Your instructions: In the records below, begin at the line containing "2: (125, 186, 4.26)" and end at the line containing "18: (966, 83, 33.44)"; quote every line in that span exactly, including both boundary lines, and no others.

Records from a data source
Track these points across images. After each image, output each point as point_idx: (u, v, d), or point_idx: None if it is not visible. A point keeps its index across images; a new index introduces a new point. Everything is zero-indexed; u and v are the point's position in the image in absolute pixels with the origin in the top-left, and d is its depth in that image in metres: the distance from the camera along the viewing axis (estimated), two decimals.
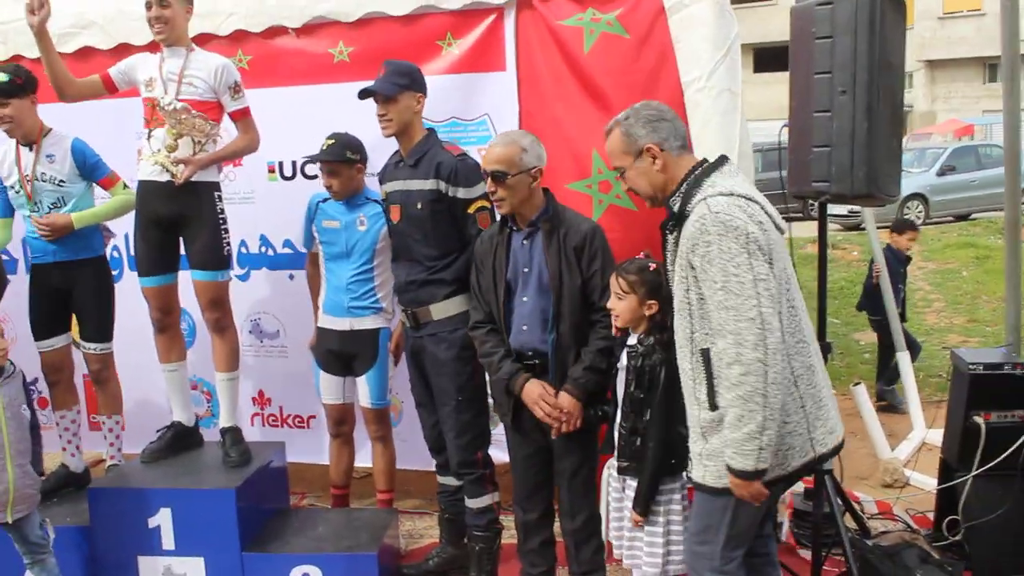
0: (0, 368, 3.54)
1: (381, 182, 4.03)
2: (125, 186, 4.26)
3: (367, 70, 4.42)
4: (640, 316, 3.18)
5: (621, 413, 3.23)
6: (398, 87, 3.73)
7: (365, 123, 4.08)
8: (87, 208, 4.22)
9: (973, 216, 16.93)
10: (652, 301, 3.14)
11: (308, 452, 4.91)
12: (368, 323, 4.24)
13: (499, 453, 4.03)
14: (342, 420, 4.43)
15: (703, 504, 2.83)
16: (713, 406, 2.67)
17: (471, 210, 3.74)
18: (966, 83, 33.44)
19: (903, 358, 6.36)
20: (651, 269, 3.16)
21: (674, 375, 2.92)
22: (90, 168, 4.19)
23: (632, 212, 4.18)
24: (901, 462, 5.46)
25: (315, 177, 4.58)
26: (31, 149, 4.13)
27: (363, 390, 4.30)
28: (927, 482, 4.98)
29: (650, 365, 3.11)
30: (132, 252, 4.51)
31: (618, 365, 3.27)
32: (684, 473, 3.04)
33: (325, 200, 4.29)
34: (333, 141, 4.15)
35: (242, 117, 4.14)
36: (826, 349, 3.72)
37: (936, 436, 5.63)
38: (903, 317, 7.24)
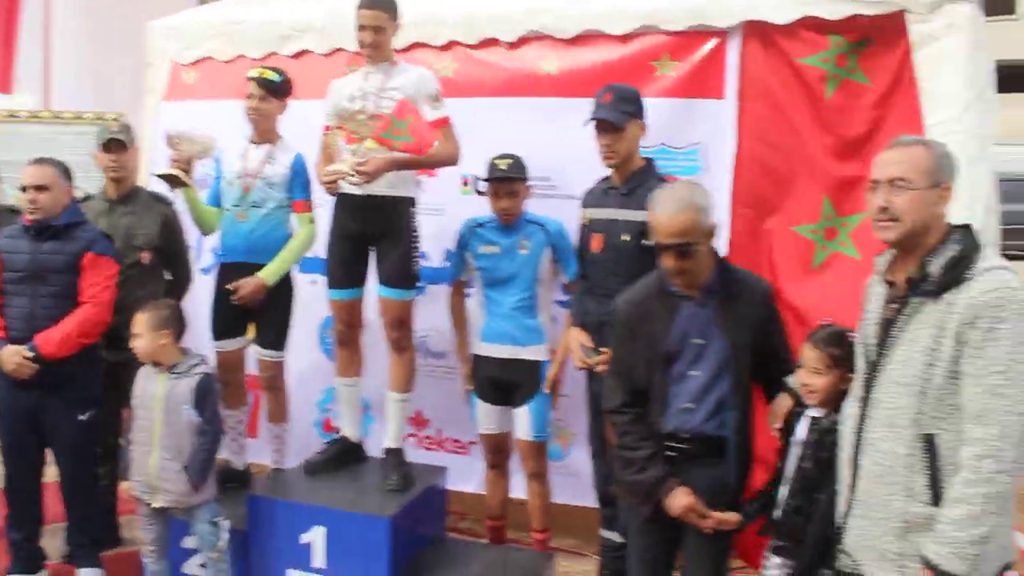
0: (176, 364, 3.64)
1: (583, 207, 3.82)
2: (311, 220, 4.24)
3: (573, 86, 4.38)
4: (838, 391, 2.83)
5: (789, 489, 2.92)
6: (627, 115, 3.50)
7: (567, 139, 3.96)
8: (279, 216, 4.21)
9: None
10: (850, 374, 2.77)
11: (465, 479, 4.70)
12: (530, 353, 4.02)
13: None
14: (499, 451, 4.22)
15: None
16: (935, 500, 2.34)
17: None
18: None
19: None
20: (850, 340, 2.81)
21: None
22: (298, 185, 4.20)
23: (855, 261, 3.90)
24: None
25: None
26: (258, 148, 4.22)
27: (521, 422, 4.06)
28: None
29: (831, 442, 2.77)
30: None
31: (796, 438, 2.95)
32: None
33: (480, 225, 4.11)
34: (512, 160, 3.96)
35: (442, 126, 4.01)
36: None
37: None
38: None
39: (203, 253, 5.16)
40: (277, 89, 4.15)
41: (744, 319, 2.96)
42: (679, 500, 2.94)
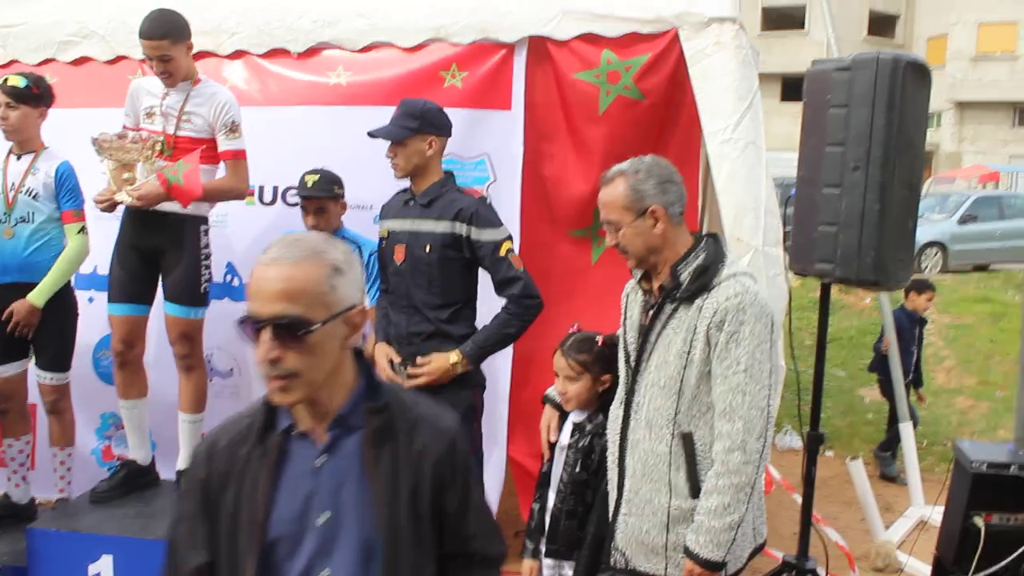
0: None
1: (381, 218, 3.77)
2: (82, 230, 4.08)
3: (363, 95, 4.40)
4: (594, 394, 3.00)
5: (558, 495, 3.02)
6: (407, 131, 3.50)
7: (355, 150, 3.93)
8: (52, 230, 4.05)
9: (993, 267, 16.55)
10: (606, 376, 2.96)
11: None
12: None
13: None
14: None
15: None
16: (694, 493, 2.55)
17: (503, 252, 3.42)
18: (995, 126, 32.97)
19: (905, 429, 6.06)
20: (600, 344, 2.99)
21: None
22: (63, 194, 4.03)
23: None
24: (894, 545, 5.18)
25: (296, 205, 4.31)
26: (19, 160, 4.04)
27: None
28: (922, 570, 4.72)
29: (600, 446, 2.91)
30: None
31: (560, 443, 3.07)
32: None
33: None
34: (318, 176, 3.93)
35: (232, 158, 3.94)
36: (819, 440, 3.59)
37: (933, 513, 5.40)
38: (918, 382, 6.97)
39: None
40: (27, 96, 3.96)
41: (408, 474, 1.79)
42: None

Your response:
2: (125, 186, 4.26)
3: (367, 70, 4.42)
4: (640, 316, 3.18)
5: (621, 413, 3.23)
6: (398, 87, 3.73)
7: (365, 123, 4.08)
8: (87, 208, 4.22)
9: (973, 216, 16.93)
10: (652, 301, 3.14)
11: (308, 452, 4.91)
12: (368, 323, 4.24)
13: (499, 453, 4.03)
14: (342, 420, 4.43)
15: (703, 504, 2.83)
16: (713, 406, 2.67)
17: (471, 210, 3.74)
18: (966, 83, 33.44)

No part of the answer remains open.